2 years old, 2.0 coming soon (?)


Happy Halloween! It’s Demonizer’s 2nd birthday, perfect time for a new devlog.

The highlight of the year was of course joining the Ukraine bundle. Besides giving Demonizer a massive boost, the bundle most importantly raised over $6 million for victims of the current war in Eastern Europe.

1.5 is dead, long live 2.0

Yes, development is still ongoing, despite my focus shifting this year towards new projects and a new job. Those new projects probably saved the next Demonizer update (more on that later).

That update is no longer numbered 1.5, but 2.0. It will include the promised arrange mode and rebalanced levels, and some additional content yet to be determined. It will also be the first version of the long-awaited console release.

A summary of the 2.0 release plan follows. It’s rough, as always, and I won’t even try to guess any timeframes publicly anymore.

  • Development builds starting with only a campaign mode (so equal to an arcade ROM) and adding features over time. It’s recommended to play these builds more for testing than just for fun (though I hope it is).

  • Release build when enough additional content is done. Version 1.1.2 will remain available as the “legacy” version.

  • Console release when platform-specific features are done (online leaderboard etc) and certification is passed.

If you want the dirty details of what happened to 1.5, read on.

What was the holdup?

Not long after I showed the 1.5 engine last year, it started having similar problems to the 1.0 engine.

While core systems were certainly improved, I was too hasty with the gameplay code - jumping back and forth between multiple goals, trying to accomplish them all at once by Spring 2022: get in all the gameplay and write new features and design new content. This meant I was trying to keep a lot of parts working together while they were still developing, which put me back in the situation I was supposed to avoid - long hours of coding and debugging and little real progress to show for it.

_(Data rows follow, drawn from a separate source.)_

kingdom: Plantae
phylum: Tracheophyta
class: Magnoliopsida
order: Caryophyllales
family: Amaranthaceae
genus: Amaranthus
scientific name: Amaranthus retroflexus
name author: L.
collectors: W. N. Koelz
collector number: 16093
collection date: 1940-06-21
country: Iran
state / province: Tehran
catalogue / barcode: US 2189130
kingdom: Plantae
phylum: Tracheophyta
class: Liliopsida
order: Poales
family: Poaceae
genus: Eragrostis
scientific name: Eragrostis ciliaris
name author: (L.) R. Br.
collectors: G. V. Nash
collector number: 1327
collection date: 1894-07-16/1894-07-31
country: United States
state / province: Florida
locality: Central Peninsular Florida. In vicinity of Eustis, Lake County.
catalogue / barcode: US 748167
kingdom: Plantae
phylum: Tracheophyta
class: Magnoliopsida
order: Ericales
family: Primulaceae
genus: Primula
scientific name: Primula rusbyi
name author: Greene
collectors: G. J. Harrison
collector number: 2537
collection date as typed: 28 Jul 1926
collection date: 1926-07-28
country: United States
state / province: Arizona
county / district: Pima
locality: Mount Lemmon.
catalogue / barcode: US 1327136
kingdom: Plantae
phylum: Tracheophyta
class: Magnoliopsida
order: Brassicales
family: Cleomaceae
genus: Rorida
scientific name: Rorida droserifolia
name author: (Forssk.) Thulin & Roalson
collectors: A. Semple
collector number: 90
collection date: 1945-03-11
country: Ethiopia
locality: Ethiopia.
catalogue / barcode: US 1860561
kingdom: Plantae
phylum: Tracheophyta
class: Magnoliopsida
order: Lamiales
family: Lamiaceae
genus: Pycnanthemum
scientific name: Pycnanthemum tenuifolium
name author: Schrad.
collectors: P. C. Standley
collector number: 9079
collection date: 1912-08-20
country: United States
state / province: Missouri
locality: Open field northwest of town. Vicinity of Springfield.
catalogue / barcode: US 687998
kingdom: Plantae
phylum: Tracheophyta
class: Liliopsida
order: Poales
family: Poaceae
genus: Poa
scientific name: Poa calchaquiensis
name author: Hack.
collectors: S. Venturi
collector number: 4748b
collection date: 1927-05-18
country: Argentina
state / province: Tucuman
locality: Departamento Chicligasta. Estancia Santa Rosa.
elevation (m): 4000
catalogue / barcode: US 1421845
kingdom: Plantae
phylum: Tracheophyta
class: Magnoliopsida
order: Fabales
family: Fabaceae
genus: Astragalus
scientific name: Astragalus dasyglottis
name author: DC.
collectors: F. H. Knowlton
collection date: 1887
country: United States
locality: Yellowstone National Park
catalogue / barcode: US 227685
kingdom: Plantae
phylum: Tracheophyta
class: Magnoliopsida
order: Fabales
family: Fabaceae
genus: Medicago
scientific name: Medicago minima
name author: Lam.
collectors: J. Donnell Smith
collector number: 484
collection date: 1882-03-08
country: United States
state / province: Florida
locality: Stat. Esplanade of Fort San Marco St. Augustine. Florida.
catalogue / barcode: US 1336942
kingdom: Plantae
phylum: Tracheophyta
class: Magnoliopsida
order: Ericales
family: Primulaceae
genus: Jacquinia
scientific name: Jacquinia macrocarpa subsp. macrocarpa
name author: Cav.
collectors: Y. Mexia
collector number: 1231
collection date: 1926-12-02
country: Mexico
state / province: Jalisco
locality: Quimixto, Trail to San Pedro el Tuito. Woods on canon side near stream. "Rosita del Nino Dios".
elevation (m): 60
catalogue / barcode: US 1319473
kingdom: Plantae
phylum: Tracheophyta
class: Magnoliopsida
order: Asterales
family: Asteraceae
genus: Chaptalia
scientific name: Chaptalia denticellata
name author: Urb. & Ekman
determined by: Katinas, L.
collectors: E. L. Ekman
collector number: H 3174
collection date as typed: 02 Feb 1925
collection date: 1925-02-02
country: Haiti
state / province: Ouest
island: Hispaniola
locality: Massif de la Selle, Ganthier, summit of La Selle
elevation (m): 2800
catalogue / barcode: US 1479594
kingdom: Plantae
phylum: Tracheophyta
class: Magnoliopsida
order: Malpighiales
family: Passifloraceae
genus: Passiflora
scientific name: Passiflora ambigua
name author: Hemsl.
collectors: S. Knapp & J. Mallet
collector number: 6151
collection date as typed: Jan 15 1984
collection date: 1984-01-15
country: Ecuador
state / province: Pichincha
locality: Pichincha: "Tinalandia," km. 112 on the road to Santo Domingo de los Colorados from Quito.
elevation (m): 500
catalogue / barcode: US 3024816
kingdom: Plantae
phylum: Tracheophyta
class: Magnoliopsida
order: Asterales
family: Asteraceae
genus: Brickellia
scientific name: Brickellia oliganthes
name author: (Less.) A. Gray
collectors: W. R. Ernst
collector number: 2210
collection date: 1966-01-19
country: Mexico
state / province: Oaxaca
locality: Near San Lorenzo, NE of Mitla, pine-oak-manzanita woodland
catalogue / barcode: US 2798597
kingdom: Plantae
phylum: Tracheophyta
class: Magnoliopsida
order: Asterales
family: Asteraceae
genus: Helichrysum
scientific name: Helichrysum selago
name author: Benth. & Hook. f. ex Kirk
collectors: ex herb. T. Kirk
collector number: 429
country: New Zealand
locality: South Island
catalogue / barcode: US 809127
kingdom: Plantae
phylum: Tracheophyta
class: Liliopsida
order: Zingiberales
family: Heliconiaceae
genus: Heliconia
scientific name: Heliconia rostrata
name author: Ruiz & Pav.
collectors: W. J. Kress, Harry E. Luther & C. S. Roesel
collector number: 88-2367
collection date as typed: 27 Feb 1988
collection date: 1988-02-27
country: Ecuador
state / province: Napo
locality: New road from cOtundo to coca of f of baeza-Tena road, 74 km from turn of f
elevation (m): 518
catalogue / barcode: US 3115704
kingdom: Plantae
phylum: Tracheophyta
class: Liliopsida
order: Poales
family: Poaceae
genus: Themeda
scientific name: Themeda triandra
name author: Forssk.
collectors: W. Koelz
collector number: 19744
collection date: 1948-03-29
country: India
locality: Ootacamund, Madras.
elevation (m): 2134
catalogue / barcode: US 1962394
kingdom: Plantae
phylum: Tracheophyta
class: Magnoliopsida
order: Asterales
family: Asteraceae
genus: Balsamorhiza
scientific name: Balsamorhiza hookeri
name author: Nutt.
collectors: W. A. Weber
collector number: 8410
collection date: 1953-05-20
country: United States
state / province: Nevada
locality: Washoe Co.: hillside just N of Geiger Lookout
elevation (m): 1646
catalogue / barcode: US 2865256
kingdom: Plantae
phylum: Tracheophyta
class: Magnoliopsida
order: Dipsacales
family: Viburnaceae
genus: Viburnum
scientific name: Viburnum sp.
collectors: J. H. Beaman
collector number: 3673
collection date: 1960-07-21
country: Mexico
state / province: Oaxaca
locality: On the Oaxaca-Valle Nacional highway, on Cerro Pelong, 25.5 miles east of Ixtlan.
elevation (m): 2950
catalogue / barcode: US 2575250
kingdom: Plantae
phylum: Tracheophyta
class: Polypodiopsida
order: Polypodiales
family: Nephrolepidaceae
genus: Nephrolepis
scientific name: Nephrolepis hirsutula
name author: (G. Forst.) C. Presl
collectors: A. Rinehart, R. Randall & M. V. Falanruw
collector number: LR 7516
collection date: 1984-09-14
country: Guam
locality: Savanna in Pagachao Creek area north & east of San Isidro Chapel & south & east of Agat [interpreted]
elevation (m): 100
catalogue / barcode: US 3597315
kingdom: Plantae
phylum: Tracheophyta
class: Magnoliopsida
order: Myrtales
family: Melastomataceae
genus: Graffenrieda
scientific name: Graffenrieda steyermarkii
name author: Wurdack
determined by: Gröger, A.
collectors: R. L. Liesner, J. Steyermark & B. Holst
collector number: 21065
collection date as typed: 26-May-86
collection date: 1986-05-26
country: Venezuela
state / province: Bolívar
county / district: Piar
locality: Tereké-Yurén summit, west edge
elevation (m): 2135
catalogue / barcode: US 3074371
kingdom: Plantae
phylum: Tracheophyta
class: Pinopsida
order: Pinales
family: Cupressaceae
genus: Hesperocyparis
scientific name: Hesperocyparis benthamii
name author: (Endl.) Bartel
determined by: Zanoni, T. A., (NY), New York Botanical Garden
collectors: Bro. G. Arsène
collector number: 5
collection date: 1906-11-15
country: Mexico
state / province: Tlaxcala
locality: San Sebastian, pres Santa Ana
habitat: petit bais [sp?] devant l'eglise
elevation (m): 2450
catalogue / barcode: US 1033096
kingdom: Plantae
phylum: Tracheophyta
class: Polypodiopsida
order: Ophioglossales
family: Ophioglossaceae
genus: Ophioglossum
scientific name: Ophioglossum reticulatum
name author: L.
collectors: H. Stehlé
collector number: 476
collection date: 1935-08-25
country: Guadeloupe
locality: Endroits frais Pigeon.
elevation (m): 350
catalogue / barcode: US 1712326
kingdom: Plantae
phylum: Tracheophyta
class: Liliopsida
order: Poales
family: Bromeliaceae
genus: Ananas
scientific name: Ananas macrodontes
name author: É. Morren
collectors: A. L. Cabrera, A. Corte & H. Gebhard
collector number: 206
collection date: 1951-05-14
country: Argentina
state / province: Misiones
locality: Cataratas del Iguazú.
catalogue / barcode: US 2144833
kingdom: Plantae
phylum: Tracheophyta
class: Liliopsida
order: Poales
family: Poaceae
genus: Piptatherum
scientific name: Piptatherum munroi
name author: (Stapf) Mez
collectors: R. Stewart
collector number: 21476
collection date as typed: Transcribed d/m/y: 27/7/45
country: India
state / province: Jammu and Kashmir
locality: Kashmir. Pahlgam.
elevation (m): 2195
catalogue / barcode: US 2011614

This, I’ve learned, is one of the traps of rewriting an existing game. Knowing all about how the game is supposed to be, you may be tempted to dump all of that into your new code straight away. But dump too much too early and you’re in for a long and unrewarding time fixing a lot of brittle and unfinished code.

The right answer was a (mostly) fresh start. I salvaged and refined the best parts of the engine for Rose of Dragontail, which has tested amazingly for its early state, and then for Honey Guardian, my top achievement of the year (1) (2) and now the basis of Demonizer 2.0.